▶ **Input records**:
****************

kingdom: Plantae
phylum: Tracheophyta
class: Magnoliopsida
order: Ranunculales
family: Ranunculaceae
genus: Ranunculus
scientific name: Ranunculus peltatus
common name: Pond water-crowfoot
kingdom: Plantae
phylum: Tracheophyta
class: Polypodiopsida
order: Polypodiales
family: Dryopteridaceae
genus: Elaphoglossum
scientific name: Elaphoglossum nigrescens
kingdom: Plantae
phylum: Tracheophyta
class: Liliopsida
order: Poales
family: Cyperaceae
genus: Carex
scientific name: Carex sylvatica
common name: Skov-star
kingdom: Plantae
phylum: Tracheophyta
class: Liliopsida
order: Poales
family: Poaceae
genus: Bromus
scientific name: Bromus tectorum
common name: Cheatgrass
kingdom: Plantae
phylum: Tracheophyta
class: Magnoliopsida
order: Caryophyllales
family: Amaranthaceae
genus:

****************

Retype the listing above verbatim, starting at the line that contains "scientific name: Carex sylvatica" and continuing through the end of the listing.

scientific name: Carex sylvatica
common name: Skov-star
kingdom: Plantae
phylum: Tracheophyta
class: Liliopsida
order: Poales
family: Poaceae
genus: Bromus
scientific name: Bromus tectorum
common name: Cheatgrass
kingdom: Plantae
phylum: Tracheophyta
class: Magnoliopsida
order: Caryophyllales
family: Amaranthaceae
genus:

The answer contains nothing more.